→ Tasks to perform
A. Reproduce the passage on digital images and pixels word for word, from "The NAO has" to "per second (fps).", inclusive.
B. In the passage on digital images and pixels, what frame rate is given for the NAO's cameras?

→ Source document
━━━━━━━━━━━━━━━━━━━━━━━━━━━━━━

Digital Images and Pixels
You may have used a digital camera and heard of phrases such as “10 megapixels”. What is a megapixel? A megapixel is 1,000,000 pixels. What is a pixel then? ‘Pixel’ stands for picture element. A pixel is the smallest part of an image or screen. In a digital image or photo, a pixel is the smallest area that is a single color. The figure below is taken from the Wikimedia Commons. It shows an image of a computer, with a zoomed-in section of the individual pixels.
Similarly, a digital photo is composed of pixels. Thus, photos taken by a “10 megapixel” camera have 10 million pixels. Every digital camera has a sensor that converts the light coming in through the lens into digital signals. These digital signals are then used to create the pixels of the image.
The NAO has video cameras that do the same thing. However, the NAO’s camera doesn’t take a single image when a button is pressed. Instead, it takes a video - a continuous stream of images. The NAO’s cameras are capable of a resolution of 1280 pixels by 960 pixels, at a frame rate of 30 frames per second (fps).

━━━━━━━━━━━━━━━━━━━━━━━━━━━━━━

→ Given entries

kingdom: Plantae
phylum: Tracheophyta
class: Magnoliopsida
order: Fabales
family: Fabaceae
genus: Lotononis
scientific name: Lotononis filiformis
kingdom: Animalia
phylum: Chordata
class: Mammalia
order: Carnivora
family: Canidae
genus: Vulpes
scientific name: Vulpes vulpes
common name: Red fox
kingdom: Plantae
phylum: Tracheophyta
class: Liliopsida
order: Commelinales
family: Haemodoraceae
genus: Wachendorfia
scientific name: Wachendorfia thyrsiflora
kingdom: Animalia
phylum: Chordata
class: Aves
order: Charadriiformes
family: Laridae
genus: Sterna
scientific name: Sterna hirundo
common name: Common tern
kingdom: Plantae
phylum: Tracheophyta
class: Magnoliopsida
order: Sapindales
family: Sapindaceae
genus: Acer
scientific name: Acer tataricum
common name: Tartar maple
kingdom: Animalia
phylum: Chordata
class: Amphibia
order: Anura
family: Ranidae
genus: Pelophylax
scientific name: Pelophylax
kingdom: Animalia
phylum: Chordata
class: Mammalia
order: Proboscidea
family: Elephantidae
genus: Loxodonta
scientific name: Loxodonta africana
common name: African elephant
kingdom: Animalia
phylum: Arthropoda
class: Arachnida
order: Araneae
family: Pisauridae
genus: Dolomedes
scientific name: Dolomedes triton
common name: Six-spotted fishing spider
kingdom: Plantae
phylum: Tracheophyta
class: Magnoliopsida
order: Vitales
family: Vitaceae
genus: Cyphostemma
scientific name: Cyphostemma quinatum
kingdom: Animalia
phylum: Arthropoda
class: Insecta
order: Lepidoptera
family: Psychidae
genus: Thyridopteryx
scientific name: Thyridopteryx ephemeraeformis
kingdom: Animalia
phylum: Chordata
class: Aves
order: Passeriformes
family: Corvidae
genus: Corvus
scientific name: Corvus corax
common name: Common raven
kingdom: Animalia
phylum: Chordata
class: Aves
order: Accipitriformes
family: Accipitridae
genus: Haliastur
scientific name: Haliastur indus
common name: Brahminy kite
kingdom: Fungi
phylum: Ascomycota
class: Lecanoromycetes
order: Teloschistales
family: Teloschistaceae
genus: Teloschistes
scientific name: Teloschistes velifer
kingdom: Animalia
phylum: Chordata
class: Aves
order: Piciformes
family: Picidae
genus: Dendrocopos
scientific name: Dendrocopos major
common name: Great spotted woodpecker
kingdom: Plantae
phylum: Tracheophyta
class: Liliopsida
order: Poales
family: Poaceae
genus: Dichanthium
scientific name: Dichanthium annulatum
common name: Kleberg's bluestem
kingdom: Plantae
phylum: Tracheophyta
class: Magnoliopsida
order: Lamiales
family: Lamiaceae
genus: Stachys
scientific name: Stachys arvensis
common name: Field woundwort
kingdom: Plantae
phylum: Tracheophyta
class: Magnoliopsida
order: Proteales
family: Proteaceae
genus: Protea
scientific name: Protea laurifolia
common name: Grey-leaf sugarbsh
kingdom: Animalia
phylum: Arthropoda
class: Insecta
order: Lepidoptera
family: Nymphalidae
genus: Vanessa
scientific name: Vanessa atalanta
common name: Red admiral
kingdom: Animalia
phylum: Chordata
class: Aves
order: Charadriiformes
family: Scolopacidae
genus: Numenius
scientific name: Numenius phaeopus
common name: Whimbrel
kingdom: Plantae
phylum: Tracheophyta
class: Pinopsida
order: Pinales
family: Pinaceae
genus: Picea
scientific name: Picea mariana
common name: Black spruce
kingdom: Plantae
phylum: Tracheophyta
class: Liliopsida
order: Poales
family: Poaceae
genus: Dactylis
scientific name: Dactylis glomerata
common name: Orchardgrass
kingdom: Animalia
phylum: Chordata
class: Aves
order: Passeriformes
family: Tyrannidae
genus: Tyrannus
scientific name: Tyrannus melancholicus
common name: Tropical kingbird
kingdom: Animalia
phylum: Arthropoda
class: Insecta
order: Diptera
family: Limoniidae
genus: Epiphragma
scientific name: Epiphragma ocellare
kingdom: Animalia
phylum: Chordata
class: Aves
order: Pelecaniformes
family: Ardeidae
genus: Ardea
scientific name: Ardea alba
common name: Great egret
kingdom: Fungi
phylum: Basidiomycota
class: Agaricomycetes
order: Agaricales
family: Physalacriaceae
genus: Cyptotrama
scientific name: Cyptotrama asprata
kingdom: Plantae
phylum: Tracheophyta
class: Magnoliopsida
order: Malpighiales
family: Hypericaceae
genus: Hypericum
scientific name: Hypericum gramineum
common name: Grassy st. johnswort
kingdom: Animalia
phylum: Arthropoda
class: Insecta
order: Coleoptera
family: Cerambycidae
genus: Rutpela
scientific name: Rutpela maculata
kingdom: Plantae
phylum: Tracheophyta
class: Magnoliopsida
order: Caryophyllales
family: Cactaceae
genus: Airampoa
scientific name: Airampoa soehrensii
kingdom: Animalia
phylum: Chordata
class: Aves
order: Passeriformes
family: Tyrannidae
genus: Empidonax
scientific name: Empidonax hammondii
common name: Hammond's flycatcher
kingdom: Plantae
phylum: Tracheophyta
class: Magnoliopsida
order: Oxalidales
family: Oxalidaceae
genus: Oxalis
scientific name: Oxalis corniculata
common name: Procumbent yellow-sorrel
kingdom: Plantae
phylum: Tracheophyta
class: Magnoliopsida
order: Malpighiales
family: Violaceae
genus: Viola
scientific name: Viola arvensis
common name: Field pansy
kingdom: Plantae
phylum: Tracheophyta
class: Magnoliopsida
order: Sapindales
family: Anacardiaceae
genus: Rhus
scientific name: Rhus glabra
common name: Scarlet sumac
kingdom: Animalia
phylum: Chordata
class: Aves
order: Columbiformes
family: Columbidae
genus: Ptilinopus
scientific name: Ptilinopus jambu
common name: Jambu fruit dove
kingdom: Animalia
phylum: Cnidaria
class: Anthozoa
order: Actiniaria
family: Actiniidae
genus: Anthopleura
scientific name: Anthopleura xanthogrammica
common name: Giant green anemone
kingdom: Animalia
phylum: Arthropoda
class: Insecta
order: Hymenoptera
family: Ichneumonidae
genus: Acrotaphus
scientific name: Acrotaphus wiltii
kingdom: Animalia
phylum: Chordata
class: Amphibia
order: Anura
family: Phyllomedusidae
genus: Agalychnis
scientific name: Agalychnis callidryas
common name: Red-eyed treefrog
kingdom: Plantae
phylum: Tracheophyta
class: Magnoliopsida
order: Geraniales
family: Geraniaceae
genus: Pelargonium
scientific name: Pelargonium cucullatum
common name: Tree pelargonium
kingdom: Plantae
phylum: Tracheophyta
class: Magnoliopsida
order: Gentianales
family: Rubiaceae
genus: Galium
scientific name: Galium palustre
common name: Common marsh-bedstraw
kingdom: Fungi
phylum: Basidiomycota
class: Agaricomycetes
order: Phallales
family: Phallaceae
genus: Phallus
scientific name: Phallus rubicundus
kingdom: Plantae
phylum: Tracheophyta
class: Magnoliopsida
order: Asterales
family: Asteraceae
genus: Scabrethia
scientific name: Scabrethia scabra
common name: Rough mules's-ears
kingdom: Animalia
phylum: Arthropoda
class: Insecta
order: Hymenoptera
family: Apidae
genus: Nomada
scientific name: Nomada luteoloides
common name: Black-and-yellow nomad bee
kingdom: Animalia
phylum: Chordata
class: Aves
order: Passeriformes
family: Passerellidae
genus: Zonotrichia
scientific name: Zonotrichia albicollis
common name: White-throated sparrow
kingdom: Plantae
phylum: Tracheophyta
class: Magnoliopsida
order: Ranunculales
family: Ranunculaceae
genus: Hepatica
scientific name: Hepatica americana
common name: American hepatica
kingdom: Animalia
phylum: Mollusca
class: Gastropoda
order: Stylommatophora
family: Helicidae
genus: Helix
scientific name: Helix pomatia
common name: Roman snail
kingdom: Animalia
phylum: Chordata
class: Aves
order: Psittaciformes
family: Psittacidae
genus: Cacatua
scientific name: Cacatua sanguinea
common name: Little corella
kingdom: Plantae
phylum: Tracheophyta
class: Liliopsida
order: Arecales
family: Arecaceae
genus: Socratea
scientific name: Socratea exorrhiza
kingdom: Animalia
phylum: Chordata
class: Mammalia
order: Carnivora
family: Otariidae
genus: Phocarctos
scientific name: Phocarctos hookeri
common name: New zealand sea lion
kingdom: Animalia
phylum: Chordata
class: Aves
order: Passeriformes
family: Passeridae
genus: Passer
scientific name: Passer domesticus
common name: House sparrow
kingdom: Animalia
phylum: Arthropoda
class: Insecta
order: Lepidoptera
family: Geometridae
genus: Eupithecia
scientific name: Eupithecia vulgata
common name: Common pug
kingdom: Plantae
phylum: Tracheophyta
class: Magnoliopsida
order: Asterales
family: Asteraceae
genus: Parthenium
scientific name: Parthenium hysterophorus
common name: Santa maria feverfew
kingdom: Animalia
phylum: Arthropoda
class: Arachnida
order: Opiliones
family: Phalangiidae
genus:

━━━━━━━━━━━━━━━━━━━━━━━━━━━━━━

→ The results
A.
The NAO has video cameras that do the same thing. However, the NAO’s camera doesn’t take a single image when a button is pressed. Instead, it takes a video - a continuous stream of images. The NAO’s cameras are capable of a resolution of 1280 pixels by 960 pixels, at a frame rate of 30 frames per second (fps).

B. 30 frames per second (fps).